Et puis, en plus de tout cela, on leur remet ce que l'on appelle dans les cercles théologiques les passages de frappe. Une poignée de versets bibliques utilisés depuis des générations pour dire aux homosexuels que ce qu’ils sont est une abomination. Ces passages sont aussi vieux que les collines et aussi familiers aux homosexuels que leurs propres noms. Ils sont déployés comme des armes.
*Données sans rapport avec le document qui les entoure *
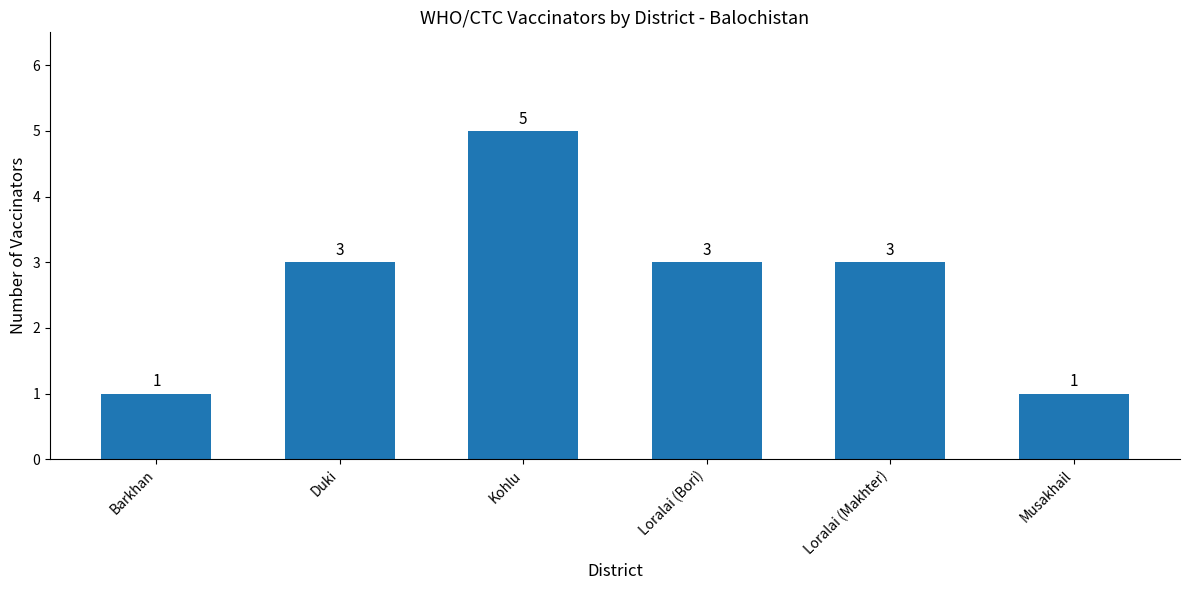

What position from the left is Kohlu?

3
Et ils atterrissent chez des gens à qui on a déjà appris qu’ils n’ont pas le droit de se défendre.
Ce qui m’est arrivé publiquement la semaine dernière est ce qui arrive à ces femmes en privé chaque jour. La différence est que j’ai une plateforme, des références et une communauté de collègues qui me regardent. Ils n’ont rien de tout cela. Ils s'assoient seuls avec les vidéos, les commentaires, les textes de groupe familial, la visite du pasteur, le retrait tranquille des personnes qu'ils ont aimées toute leur vie. Et elles l’absorbent en silence parce qu’on leur a enseigné il y a longtemps qu’absorber est ce que font les bonnes femmes.
C'est pourquoi j'ai refusé de me taire. Pas pour moi, je peux gérer un pile-on. Mais parce que quelque part, une femme regarde pour voir si quelqu'un comme elle peut se tenir dans le feu et ne pas être consumé par lui.
La révérende Anne-Marie Zanzal anime le podcast Coming Out & Beyond. Plus d’informations sur annemariezanzal.com.